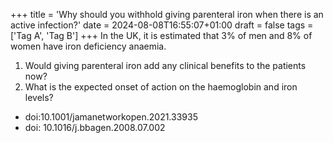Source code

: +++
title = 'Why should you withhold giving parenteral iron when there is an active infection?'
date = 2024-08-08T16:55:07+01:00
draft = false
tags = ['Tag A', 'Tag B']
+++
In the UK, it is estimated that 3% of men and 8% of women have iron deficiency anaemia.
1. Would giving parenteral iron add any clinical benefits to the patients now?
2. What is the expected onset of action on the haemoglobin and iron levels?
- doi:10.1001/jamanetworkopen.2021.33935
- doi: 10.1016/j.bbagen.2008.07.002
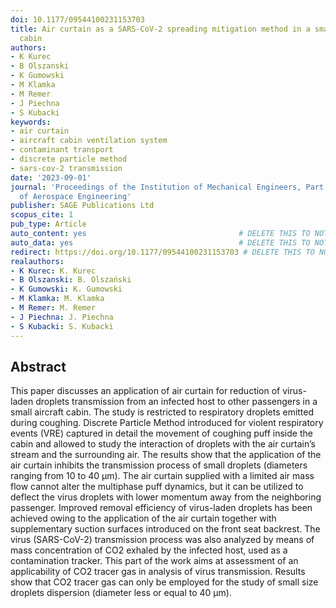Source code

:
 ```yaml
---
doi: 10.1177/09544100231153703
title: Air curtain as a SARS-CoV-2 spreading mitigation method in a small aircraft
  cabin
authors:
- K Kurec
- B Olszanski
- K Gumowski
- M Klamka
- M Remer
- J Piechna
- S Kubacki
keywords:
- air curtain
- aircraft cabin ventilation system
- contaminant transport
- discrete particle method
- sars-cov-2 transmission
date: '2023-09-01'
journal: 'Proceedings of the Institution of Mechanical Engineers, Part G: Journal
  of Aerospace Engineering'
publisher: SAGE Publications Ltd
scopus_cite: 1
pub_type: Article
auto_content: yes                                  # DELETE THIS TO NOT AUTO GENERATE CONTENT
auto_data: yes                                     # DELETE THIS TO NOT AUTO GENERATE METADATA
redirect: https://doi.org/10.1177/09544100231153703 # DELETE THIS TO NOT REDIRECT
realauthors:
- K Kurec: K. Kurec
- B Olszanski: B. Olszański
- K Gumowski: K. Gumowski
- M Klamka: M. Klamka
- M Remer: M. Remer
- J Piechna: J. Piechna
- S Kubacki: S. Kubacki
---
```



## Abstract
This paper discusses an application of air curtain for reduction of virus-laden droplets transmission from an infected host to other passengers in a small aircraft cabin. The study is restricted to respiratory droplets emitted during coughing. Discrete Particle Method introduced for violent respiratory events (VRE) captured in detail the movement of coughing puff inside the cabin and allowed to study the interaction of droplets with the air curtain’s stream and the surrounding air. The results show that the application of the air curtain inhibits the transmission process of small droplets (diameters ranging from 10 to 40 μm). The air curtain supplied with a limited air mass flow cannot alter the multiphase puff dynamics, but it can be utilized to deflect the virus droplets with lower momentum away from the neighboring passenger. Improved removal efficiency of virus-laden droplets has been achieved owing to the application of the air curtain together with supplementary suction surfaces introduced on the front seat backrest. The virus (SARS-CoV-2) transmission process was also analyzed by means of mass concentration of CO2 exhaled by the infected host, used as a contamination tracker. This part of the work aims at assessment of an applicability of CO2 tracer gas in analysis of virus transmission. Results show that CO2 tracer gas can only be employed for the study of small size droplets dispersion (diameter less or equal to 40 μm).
#####
# Exercise
A word-for-word copy of the listing is needed, with no pictures in it.

# Exercise result
Source code

: +++
title = 'Why should you withhold giving parenteral iron when there is an active infection?'
date = 2024-08-08T16:55:07+01:00
draft = false
tags = ['Tag A', 'Tag B']
+++
In the UK, it is estimated that 3% of men and 8% of women have iron deficiency anaemia.
1. Would giving parenteral iron add any clinical benefits to the patients now?
2. What is the expected onset of action on the haemoglobin and iron levels?
- doi:10.1001/jamanetworkopen.2021.33935
- doi: 10.1016/j.bbagen.2008.07.002
Source code

:
 ```yaml
---
doi: 10.1177/09544100231153703
title: Air curtain as a SARS-CoV-2 spreading mitigation method in a small aircraft
  cabin
authors:
- K Kurec
- B Olszanski
- K Gumowski
- M Klamka
- M Remer
- J Piechna
- S Kubacki
keywords:
- air curtain
- aircraft cabin ventilation system
- contaminant transport
- discrete particle method
- sars-cov-2 transmission
date: '2023-09-01'
journal: 'Proceedings of the Institution of Mechanical Engineers, Part G: Journal
  of Aerospace Engineering'
publisher: SAGE Publications Ltd
scopus_cite: 1
pub_type: Article
auto_content: yes                                  # DELETE THIS TO NOT AUTO GENERATE CONTENT
auto_data: yes                                     # DELETE THIS TO NOT AUTO GENERATE METADATA
redirect: https://doi.org/10.1177/09544100231153703 # DELETE THIS TO NOT REDIRECT
realauthors:
- K Kurec: K. Kurec
- B Olszanski: B. Olszański
- K Gumowski: K. Gumowski
- M Klamka: M. Klamka
- M Remer: M. Remer
- J Piechna: J. Piechna
- S Kubacki: S. Kubacki
---
```



## Abstract
This paper discusses an application of air curtain for reduction of virus-laden droplets transmission from an infected host to other passengers in a small aircraft cabin. The study is restricted to respiratory droplets emitted during coughing. Discrete Particle Method introduced for violent respiratory events (VRE) captured in detail the movement of coughing puff inside the cabin and allowed to study the interaction of droplets with the air curtain’s stream and the surrounding air. The results show that the application of the air curtain inhibits the transmission process of small droplets (diameters ranging from 10 to 40 μm). The air curtain supplied with a limited air mass flow cannot alter the multiphase puff dynamics, but it can be utilized to deflect the virus droplets with lower momentum away from the neighboring passenger. Improved removal efficiency of virus-laden droplets has been achieved owing to the application of the air curtain together with supplementary suction surfaces introduced on the front seat backrest. The virus (SARS-CoV-2) transmission process was also analyzed by means of mass concentration of CO2 exhaled by the infected host, used as a contamination tracker. This part of the work aims at assessment of an applicability of CO2 tracer gas in analysis of virus transmission. Results show that CO2 tracer gas can only be employed for the study of small size droplets dispersion (diameter less or equal to 40 μm).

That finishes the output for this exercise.